┌──
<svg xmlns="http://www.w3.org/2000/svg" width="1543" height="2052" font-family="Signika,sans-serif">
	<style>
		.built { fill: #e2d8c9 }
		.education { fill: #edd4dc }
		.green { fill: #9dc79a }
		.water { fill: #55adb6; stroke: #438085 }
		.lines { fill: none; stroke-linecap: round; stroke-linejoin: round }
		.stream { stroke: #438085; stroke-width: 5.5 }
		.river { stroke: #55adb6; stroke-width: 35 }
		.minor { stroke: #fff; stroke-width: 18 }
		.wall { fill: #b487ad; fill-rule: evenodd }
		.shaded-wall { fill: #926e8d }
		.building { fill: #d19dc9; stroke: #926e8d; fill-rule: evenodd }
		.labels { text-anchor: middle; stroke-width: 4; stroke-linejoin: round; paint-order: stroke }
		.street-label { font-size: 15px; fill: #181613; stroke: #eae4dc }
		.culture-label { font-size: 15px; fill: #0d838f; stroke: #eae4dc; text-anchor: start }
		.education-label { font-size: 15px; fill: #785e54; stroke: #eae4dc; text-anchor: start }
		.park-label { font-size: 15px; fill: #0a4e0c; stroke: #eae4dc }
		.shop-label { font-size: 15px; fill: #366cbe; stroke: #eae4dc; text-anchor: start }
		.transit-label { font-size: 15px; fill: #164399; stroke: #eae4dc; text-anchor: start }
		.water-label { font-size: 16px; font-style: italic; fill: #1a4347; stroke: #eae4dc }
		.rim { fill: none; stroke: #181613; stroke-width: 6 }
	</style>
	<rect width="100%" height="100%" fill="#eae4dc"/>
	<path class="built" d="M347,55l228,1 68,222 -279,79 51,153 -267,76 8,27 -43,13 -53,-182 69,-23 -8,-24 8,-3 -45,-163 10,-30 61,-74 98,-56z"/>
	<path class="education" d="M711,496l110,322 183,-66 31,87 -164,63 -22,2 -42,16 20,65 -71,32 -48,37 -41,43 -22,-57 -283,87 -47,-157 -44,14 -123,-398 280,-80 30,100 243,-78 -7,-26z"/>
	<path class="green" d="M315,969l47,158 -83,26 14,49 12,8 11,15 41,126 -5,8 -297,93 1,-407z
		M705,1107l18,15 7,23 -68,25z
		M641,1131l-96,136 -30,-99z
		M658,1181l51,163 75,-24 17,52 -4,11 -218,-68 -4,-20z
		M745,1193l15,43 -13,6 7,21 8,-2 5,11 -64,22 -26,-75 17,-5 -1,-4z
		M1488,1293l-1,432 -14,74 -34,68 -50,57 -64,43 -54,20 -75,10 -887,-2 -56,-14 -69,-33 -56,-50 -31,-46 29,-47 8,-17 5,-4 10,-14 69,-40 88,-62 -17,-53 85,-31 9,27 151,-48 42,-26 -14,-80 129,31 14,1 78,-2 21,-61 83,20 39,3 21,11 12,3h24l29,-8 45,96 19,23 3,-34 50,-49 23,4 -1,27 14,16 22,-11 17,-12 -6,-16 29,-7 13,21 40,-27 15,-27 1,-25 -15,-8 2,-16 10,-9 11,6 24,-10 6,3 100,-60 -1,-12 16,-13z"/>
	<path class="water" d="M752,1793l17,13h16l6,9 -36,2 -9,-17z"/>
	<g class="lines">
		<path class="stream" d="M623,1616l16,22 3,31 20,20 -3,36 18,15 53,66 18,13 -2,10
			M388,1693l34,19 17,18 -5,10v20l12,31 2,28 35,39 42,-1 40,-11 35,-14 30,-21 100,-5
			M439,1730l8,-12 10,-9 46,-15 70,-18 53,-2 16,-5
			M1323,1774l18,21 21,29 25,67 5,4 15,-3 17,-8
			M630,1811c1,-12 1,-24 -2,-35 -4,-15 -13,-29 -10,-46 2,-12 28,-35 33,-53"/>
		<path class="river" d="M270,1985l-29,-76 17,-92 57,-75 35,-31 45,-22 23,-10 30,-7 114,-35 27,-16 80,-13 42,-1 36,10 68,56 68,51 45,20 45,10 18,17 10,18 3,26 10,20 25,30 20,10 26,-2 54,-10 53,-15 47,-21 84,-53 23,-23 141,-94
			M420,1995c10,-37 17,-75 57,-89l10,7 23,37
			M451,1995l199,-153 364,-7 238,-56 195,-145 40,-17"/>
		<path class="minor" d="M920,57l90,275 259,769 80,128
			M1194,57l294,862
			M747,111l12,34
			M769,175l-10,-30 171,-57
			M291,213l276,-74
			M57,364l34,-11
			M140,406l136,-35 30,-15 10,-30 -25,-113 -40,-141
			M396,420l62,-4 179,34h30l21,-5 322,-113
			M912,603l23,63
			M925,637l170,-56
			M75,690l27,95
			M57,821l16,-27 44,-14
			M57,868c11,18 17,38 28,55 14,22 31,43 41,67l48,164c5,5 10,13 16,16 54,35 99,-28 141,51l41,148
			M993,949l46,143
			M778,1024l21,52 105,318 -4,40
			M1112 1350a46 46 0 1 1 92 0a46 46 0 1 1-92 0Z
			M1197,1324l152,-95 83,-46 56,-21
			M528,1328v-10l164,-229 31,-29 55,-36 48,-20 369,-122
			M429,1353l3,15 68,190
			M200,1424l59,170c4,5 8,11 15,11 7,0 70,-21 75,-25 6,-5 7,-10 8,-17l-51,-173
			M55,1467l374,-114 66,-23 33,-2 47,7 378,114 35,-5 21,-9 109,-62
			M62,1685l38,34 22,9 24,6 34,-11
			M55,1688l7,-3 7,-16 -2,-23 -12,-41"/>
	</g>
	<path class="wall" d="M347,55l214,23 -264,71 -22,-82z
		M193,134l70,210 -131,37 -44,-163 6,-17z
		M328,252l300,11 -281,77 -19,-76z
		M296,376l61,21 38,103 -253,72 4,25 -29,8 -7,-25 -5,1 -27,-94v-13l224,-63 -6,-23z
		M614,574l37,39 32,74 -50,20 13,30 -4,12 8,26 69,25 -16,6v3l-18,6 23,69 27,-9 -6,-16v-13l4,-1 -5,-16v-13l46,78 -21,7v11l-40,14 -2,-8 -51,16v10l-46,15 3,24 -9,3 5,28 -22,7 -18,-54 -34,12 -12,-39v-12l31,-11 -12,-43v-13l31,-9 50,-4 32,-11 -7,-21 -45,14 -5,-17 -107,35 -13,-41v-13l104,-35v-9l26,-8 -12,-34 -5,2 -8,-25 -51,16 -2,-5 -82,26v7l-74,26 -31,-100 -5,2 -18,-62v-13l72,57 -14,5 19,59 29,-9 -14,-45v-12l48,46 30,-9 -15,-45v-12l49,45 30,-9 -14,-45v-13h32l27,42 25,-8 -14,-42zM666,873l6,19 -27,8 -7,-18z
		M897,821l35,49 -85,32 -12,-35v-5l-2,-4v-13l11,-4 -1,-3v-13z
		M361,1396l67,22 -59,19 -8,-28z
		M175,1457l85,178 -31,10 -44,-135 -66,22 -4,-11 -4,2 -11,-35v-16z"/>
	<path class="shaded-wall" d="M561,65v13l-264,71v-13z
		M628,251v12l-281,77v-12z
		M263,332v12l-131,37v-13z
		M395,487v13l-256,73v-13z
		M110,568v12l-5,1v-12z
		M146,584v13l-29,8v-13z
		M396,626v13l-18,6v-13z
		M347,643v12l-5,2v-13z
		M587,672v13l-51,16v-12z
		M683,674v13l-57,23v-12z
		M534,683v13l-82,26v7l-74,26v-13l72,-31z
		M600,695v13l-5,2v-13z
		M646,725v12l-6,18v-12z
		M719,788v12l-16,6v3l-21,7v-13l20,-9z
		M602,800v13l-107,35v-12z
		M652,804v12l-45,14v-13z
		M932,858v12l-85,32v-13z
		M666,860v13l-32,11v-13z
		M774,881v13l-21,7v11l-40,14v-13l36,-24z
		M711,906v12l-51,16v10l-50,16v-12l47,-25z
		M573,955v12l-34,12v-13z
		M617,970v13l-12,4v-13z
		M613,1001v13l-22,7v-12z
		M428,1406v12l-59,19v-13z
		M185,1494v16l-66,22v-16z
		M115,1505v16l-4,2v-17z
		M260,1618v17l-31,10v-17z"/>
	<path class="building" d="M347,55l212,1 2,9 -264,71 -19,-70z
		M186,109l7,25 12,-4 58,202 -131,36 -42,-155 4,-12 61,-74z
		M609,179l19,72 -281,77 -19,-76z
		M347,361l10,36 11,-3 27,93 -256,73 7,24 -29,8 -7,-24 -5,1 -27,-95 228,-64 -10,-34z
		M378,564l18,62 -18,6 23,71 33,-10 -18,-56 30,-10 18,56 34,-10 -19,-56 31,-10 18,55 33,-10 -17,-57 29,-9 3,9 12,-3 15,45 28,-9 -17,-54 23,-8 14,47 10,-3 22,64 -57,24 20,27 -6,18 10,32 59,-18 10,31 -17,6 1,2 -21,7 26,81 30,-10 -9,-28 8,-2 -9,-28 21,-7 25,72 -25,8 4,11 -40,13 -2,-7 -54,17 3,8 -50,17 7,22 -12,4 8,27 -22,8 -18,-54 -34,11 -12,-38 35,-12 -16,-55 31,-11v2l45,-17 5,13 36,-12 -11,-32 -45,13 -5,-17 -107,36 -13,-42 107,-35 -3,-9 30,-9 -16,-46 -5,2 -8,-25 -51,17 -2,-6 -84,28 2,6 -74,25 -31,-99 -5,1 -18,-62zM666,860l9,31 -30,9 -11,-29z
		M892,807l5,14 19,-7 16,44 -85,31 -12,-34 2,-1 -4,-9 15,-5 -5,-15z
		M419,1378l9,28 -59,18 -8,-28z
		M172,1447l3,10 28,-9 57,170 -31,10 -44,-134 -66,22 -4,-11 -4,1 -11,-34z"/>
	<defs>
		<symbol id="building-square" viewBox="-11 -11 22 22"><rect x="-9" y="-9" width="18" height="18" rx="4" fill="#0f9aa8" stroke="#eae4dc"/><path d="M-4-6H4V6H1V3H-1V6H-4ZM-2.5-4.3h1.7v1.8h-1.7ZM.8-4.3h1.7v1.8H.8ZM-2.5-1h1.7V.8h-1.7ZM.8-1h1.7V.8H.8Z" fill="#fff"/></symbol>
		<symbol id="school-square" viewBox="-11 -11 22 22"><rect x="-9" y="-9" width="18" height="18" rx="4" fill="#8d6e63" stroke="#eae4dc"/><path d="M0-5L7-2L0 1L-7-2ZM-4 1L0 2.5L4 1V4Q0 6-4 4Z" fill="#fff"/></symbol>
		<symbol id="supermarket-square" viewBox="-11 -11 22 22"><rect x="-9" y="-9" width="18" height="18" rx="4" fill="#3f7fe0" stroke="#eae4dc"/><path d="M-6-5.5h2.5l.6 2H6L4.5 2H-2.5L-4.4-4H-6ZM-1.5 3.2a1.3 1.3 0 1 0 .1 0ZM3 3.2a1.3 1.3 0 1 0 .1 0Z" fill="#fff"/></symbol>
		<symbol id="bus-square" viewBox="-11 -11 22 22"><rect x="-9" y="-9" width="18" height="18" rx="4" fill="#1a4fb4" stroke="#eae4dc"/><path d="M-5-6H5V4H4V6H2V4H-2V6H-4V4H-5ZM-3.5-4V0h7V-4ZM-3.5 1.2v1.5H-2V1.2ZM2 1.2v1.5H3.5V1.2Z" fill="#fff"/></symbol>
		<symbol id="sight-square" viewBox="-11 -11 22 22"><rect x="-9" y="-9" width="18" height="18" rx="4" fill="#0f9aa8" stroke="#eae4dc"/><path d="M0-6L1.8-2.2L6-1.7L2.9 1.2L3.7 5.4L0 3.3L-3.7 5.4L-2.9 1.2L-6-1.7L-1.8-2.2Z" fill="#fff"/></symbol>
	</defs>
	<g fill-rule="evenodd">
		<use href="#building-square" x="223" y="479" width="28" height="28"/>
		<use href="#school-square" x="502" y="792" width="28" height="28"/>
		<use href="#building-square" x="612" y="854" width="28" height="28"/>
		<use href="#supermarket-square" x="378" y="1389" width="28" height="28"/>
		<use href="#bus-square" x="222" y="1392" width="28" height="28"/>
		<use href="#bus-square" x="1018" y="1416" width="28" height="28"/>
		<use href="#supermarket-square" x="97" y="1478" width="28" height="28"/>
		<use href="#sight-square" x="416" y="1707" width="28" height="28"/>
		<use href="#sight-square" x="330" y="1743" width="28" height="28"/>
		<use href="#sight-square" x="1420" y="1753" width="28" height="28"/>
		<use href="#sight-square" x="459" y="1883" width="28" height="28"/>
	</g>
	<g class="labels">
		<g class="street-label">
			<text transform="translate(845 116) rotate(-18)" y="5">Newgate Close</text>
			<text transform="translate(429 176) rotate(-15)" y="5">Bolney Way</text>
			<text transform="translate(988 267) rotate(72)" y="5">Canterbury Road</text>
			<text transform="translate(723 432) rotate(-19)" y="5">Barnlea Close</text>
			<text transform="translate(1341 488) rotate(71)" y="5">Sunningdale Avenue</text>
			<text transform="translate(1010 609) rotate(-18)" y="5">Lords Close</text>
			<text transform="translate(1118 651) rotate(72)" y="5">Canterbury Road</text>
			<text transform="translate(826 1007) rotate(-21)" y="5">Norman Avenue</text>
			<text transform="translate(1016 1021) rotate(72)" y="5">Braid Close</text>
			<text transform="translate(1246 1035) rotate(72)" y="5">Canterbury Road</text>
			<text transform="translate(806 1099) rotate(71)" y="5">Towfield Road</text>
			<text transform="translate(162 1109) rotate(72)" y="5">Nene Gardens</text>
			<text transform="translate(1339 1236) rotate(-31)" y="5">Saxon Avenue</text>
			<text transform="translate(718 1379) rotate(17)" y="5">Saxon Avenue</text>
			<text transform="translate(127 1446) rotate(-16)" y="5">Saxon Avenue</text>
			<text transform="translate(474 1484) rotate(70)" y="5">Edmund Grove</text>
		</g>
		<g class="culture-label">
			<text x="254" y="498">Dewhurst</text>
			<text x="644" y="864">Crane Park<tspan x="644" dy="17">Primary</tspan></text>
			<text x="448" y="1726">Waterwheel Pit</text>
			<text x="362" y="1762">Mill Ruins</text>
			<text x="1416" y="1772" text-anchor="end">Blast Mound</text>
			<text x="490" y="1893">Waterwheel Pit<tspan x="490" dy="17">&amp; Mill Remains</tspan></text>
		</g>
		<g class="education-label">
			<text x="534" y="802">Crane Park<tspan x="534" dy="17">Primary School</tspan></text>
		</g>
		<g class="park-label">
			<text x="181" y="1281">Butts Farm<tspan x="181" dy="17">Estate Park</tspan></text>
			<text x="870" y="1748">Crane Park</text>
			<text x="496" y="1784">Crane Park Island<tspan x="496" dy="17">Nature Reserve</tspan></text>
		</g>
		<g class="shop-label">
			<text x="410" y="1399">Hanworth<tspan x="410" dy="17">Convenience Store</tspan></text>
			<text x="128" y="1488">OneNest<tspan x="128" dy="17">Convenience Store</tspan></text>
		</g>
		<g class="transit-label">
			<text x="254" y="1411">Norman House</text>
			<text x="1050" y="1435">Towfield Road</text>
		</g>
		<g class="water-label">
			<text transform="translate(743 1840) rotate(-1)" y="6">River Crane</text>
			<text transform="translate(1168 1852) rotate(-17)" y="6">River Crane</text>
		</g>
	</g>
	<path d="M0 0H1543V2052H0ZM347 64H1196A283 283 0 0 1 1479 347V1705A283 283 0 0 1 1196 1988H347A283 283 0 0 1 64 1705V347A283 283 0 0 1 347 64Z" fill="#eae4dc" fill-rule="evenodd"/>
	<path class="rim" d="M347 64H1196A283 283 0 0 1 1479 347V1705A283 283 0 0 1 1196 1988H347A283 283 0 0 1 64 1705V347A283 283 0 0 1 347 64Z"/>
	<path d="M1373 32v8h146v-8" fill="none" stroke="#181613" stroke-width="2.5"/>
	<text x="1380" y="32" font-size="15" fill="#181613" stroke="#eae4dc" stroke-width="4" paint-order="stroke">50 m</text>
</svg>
└──
- _Task description_
Using the entries above, output exactly the lines between the line holding "M747,111l12,34" and the line holding "M57,821l16,-27 44,-14", end lines included, and nothing more.

- _Response below_
			M747,111l12,34
			M769,175l-10,-30 171,-57
			M291,213l276,-74
			M57,364l34,-11
			M140,406l136,-35 30,-15 10,-30 -25,-113 -40,-141
			M396,420l62,-4 179,34h30l21,-5 322,-113
			M912,603l23,63
			M925,637l170,-56
			M75,690l27,95
			M57,821l16,-27 44,-14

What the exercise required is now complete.